ActivePapers in bibliometry

by Konrad Hinsen, posted on 16 Dec 2013

An often overlooked feature of ActivePapers is the possibility to use the references in an ActivePaper in bibliometry. Before going into the details, I need to make one point clear: Like many scientists, I have a strong dislike for how bibliometry is done and used today, in particular when it is used as a substitute for evaluating the quality of scientific work. But (1) there are many ways to improve bibliometry and (2) for some purposes it is actually a very reasonable approach.

One problem with today’s bibliometry is that ignores everything that’s not a paper. In particular, it ignores published datasets and published scientific software. This problem is currently being solved by archiving sites that store such products and hand out DOIs for them. Examples of such sites are figshare, Zenodo, or Dryad.

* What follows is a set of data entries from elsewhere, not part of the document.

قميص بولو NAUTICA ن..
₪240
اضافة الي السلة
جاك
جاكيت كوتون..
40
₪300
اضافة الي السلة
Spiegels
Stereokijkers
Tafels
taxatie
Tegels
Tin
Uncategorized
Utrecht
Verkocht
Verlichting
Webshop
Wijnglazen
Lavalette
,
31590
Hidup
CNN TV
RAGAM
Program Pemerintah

However, that’s only a partial integration of software and data into the bibliographic citation network. A paper cites other papers, for example papers that it builds on. In the same spirit, software should cite other software that it builds on (more commonly known as “libraries”), and datasets that are derived from other datasets (i.e. everything that’s not raw observations) should cite the data from which they were computed, and also the software used for the computation. Unfortunately that’s technically difficult to do, because the common formats for storing datasets and software do not provide metadata storage that could be used for citations.

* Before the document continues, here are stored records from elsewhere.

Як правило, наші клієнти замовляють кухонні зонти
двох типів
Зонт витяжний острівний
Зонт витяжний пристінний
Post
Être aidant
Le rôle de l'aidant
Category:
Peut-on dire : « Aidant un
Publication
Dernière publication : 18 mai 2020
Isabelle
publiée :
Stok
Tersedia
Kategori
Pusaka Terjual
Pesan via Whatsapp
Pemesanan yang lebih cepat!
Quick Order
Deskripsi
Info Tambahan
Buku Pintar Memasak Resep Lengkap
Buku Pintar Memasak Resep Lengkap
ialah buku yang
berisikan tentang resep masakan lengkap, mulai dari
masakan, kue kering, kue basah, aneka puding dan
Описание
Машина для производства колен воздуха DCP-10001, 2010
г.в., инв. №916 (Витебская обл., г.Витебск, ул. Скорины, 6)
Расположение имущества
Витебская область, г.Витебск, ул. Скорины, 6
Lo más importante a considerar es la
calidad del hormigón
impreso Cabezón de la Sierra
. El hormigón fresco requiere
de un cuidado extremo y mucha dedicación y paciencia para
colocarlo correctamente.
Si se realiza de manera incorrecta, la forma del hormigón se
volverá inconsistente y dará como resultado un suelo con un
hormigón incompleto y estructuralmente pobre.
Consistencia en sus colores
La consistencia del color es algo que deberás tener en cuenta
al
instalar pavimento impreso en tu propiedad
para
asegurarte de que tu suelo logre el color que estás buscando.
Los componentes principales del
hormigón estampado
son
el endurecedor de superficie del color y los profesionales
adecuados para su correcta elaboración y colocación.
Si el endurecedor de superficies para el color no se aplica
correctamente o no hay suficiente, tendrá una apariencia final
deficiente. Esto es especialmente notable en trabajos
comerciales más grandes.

ActivePapers stores a complete dependency graph for everything, software and data. This dependency graph is needed for recomputing data and for downloading external dependencies. The technical term “external dependency” means exactly “earlier work that I build on”, and it covers both datasets and software libraries, since both can be published as ActivePapers. These references to external dependencies are thus exactly what is required for fully integrating scientific software and data into the citation network.

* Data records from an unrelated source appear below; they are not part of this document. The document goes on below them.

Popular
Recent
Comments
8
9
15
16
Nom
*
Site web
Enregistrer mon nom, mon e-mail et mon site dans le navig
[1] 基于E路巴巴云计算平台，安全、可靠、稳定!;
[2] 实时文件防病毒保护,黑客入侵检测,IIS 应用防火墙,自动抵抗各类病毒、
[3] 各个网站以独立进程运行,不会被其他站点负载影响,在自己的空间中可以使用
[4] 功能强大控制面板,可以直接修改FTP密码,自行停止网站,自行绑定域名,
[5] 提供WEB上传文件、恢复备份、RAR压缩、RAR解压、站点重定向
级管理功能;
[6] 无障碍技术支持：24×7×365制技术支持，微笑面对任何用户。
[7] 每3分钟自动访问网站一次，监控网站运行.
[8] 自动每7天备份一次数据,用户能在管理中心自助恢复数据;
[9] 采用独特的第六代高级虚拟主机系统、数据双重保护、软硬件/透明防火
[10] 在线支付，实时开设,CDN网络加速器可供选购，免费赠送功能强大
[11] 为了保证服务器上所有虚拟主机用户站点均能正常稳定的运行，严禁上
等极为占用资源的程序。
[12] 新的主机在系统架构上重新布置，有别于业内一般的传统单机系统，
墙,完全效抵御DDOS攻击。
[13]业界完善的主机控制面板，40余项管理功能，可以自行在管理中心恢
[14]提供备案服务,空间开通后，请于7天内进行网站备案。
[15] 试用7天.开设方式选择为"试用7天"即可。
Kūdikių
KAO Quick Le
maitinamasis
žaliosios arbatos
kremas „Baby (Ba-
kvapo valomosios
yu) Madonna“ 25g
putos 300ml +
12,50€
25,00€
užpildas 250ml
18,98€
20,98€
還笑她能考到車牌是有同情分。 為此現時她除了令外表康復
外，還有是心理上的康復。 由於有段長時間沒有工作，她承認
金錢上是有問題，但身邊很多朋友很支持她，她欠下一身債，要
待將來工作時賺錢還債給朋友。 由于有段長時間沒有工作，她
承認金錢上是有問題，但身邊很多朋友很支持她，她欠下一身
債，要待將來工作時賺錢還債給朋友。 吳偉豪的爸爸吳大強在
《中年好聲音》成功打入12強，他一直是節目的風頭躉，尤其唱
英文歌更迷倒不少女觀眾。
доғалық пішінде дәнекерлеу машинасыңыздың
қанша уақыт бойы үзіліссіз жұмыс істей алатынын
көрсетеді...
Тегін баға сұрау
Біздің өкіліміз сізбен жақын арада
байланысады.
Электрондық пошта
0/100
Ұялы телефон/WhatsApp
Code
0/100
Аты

What motivated me to write this post is Daniel S. Katz’ paper on Citation and Attribution of Digital Products, presented at the recent WSSSPE workshop. Dan argues that digital products (data and software) need to become part of the citation and attribution system of the scientific community in order to provide an incentive for scientists to publish them in the first place. This is very much in line with the ActivePapers philosophy. Dan adds the interesting idea of “fractional credit”: every scientific publication (paper, data, software) should contain a statement which fraction of the total credit for the work should go to each of the listed authors and to each of the cited material. For example, a computational study could attribute 30% of the total credit to each of the two authors and 40% to the software that was used. The software could then attribute 80% of the credit for itself to its author (assuming a single one) and 20% to a library that it builds on. This system would ensure the attribution of credit in particular for infrastructure software (mostly libraries) that scientists use indirectly, sometimes without even being aware of it.

This fractional credit system sounds like an interesting idea, which would be very easy to implement in the ActivePapers system. Consider it placed on the ActivePapers to-do list.